#### Selected passage:

***

Putting skin in the game

A key feature of running an mail server is that you need to use it and rely on it for your email and, if you’re bold, the email your friends and family members (or that nonprofit you help out) depend on.

Home labs are great, but one drawback they have is that they’re experimental labs. You blow them away and start fresh when the experiment is over, or life gets busy and you abandon them. What most people don’t do with home labs is let them acquire shortcuts and technical debt. The kind of shortcuts and technical debt that accrue when some change needs to be made because things aren’t working, and you’re in a rush because you have a competing personal or professional deadline, and you need to ‘just get it up now and come back to it later’.

If you have email that really depends on your own server, you have to get it working again. You can’t just put it away until you feel like playing some more. When you need your email back NOW and you just want to get it working again, what kinds of problems are you going to cause for “future you?” That kind of technical debt is the kind of thing you’re going to be in charge of discovering and fixing a lot later in your career, and the best way I’ve found to get comfortable with it is to just do it.

Knowing how to build is knowing how to break. Also, compassion is key.

A special note for red-teamers and offensive security folks:  Sure, your career path right now doesn’t foresee a lot of operations work or running infrastructure, so why would you need to learn to run a mail server? It’s because knowing how to build something is knowing how to break it. After you’ve accumulated some technical debt (see above) and know where ALL of your own skeletons are buried, what are the odds other mail admins have skeletons lying in the same places? Pretty good.  It’s hard for me to think that it’s a bad idea to become more intimately familiar with your attack surfaces.

***

#### Record excerpts:
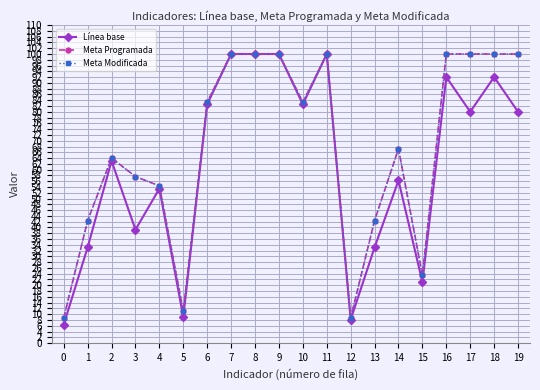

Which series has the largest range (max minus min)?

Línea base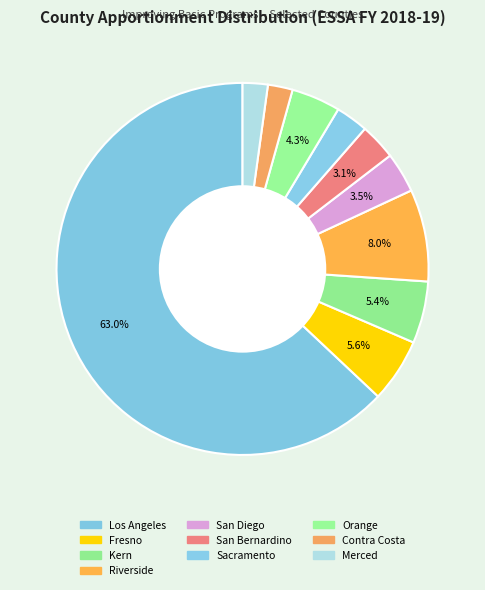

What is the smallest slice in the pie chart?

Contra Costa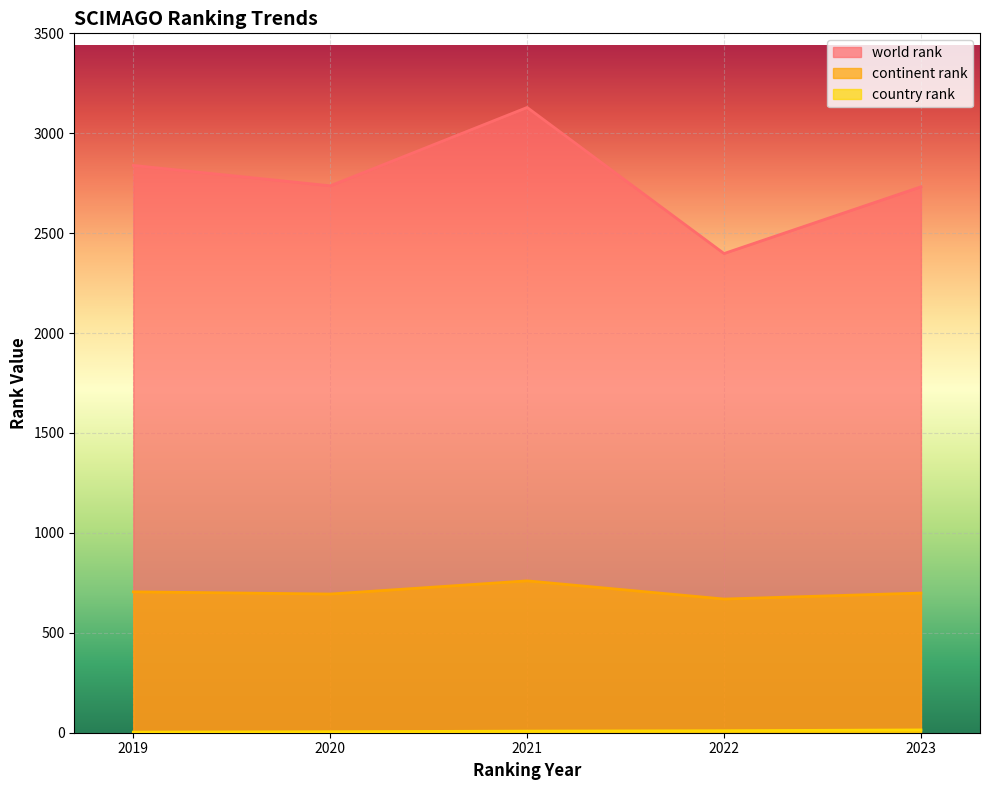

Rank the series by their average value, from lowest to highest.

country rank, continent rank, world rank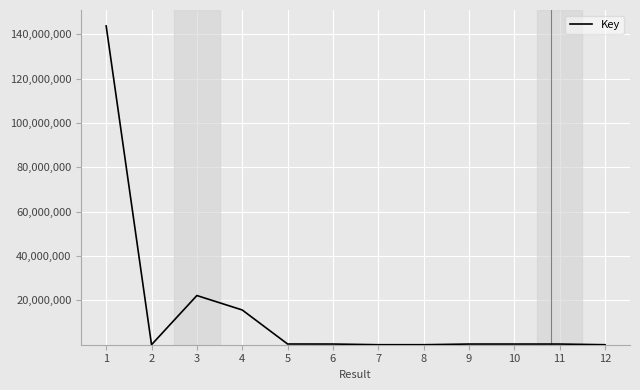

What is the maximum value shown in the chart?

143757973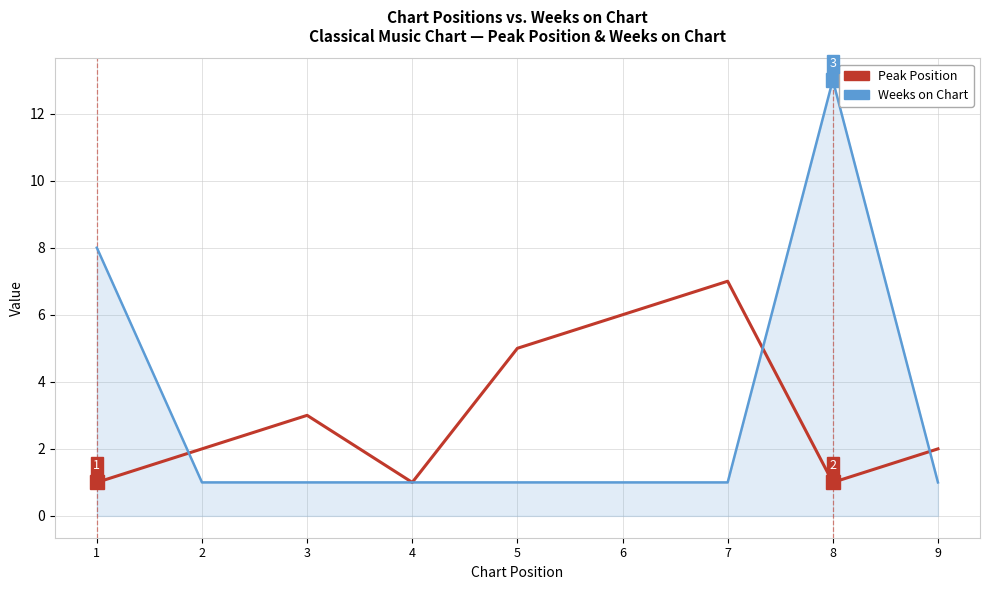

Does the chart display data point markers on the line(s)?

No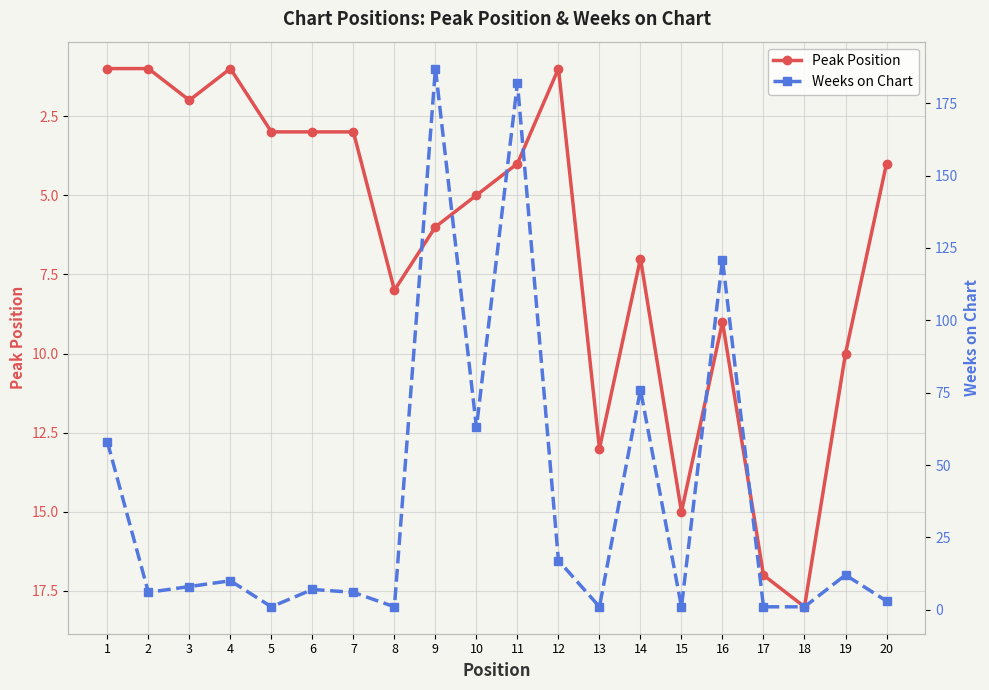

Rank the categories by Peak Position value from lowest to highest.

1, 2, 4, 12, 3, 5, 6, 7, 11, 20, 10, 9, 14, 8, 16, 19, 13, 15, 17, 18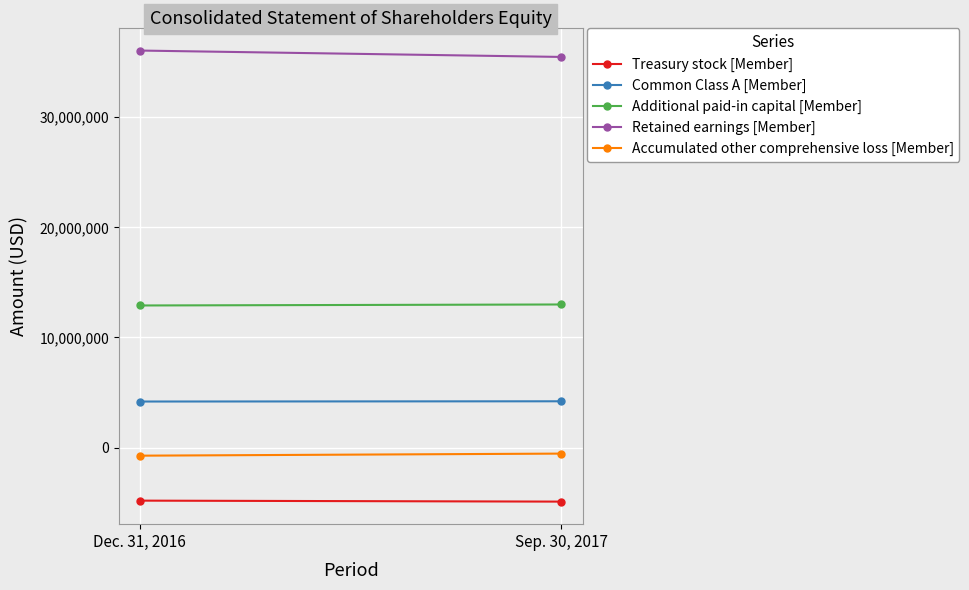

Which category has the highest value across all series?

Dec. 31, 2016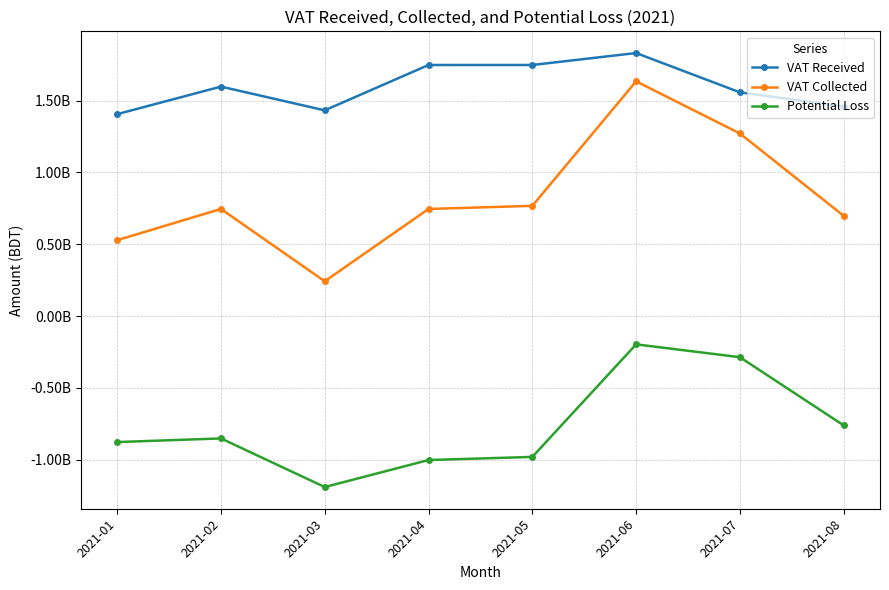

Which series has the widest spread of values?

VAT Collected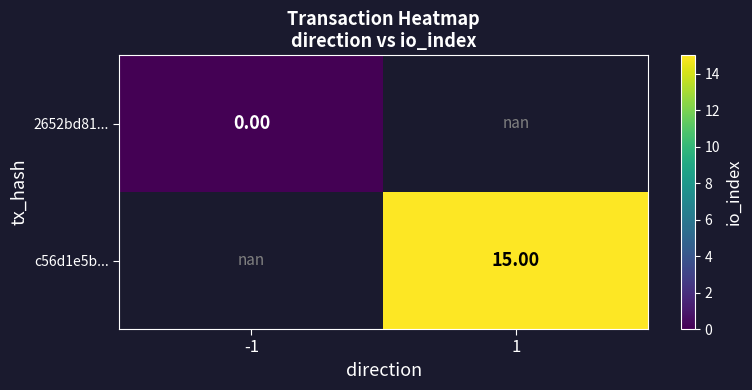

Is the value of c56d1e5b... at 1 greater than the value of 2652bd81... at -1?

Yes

***

#### Exercise requirements:
Carry the piece on running your own mail server forward, starting right after its last sentence.

#### Task response:
Also, a completely intangible but still important benefit to red-teamers of running your a mail server - especially in your earlier career phases - is that it helps you build compassion for how hard this stuff is to create and tie together. The internet is one massive interconnected system held together by duct tape and baling wire. Blue teamers are doing their best to secure everything and get it right. While offsec is a key part of helping us discover where that needs to improve, I’ve been guilty in the past of feeling superior and pointing an organisation’s  “dumb” or “bad” security builds.

I’m often asked by folks who want to get into security as a field (see above, it’s not an entry-level job) what I look for in a good security engineer. Here’s my secret: I look at lots of things, but one of them is whether that person has done any stints as a helpdesk person or a system administrator. Because the most senior of all senior skills in security, after learning how everything works, is learning why everything works that way. The answer is that someone had requirements, and they had constraints.  The combination of requirements and constraints is how they ended up with the imperfect thing they’re running, and the more experience you can get solving those two problems, the closer to ready you are for doing it in security when the stakes are higher than ever before.

So: Go ahead, run your own mail server. What, are you chicken?

(This post is a blog-form version of a presentation I gave to SANS Pen-Test HackFest in 2014. It was not recorded, so a blog post will have to do.)